一昨日に初日を迎えました!家、プロデューサーのコメントです。
脚本:三上陽永(ぽこぽこクラブ)
今回初めて実際にあった事件を下地に物語を創作しました。執筆の為に、専門家や関係者の方々に取材をするのも初めての経験でした。同郷で同じ高校の先輩が起こした「ある事件」と向き合う事は、決して他人事ではない恐怖と、自分の中にもある焦りや、不安、孤独、衝動と向き合う事でもありました。
「三上君が本当に書きたいのは事件じゃなく、家族じゃないの?」
第一稿を読んだ日澤さんの感想を聞いて、やっと脚本の方向性が見えた気がしました。
作品は、自分にしか書けない「ある事件」のもう一つの側面を描く、加害者家族の物語になりました。我儘に書いた本を丁寧に立ち上げてくれた日澤さんを始めとする、役者、スタッフに感謝。改めて演劇が持つ人の温もりを感じました。劇場で、流れる血のあたたかさを感じて頂けたら幸いです。
演出:日澤雄介(劇団チョコレートケーキ)
今回も無事に初日を迎えられたことに安堵しております。
『流れる血、あたたかく』において、劇作家の三上陽永さんと協業できた時間はとても
豊かなモノでした。物語を立ち上げながらこの作品を通して人間の面倒臭さと愛おしさを
探求する三上さんの眼差しはとても誠実で、殺伐とした世界に一筋の光を射しこませます。

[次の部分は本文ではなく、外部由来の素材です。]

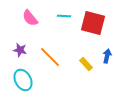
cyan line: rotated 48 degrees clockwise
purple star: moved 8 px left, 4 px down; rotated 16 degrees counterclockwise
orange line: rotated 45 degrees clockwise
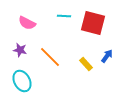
pink semicircle: moved 3 px left, 5 px down; rotated 24 degrees counterclockwise
blue arrow: rotated 24 degrees clockwise
cyan ellipse: moved 1 px left, 1 px down
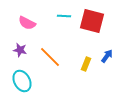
red square: moved 1 px left, 2 px up
yellow rectangle: rotated 64 degrees clockwise
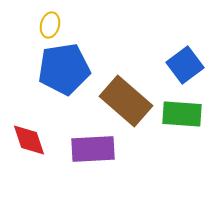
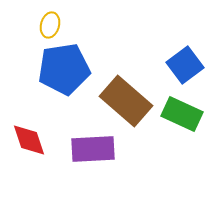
green rectangle: rotated 21 degrees clockwise
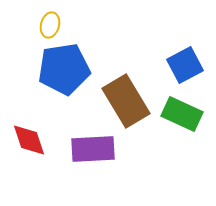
blue square: rotated 9 degrees clockwise
brown rectangle: rotated 18 degrees clockwise
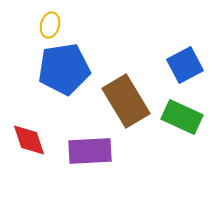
green rectangle: moved 3 px down
purple rectangle: moved 3 px left, 2 px down
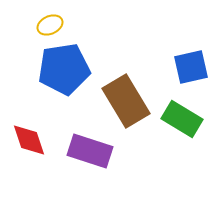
yellow ellipse: rotated 50 degrees clockwise
blue square: moved 6 px right, 2 px down; rotated 15 degrees clockwise
green rectangle: moved 2 px down; rotated 6 degrees clockwise
purple rectangle: rotated 21 degrees clockwise
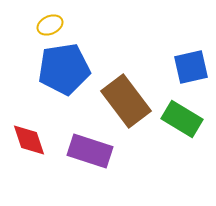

僕もその誠実さに後押しされながら、それぞれのシーンに込められた想いを必死に形に
致しました。決して楽に見られる作品ではございませんが、小劇場ならではの緊密な空間
を体感して頂ければと思います。Space早稲田でお待ちしております。
プロデューサー:流山児祥(流山児★事務所)
『流れる血、あたたかく』は、ある無差別殺傷事件の加害者家族の「崩壊」と、その「家族の再生」を願う《鎮魂の旅》のドラマ。私たちが目撃するのはニンゲン存在の「わからなさ」です。でも、わからないからこそ私たちは《アナタ=他者》を求め、知ろうと《旅》をするのでしょう。また、三上陽永の故郷の風景、自らの青春時代の記憶を生々しく交錯させたある意味、私的ドキュメンタリー風フィクションでもあります。演出の日澤雄介のシャープで乾いたタッチで描く濃密な時間、Space早稲田でしか体験できない劇。2面客席になっているので、反対側でのご観劇もぜひお試しください。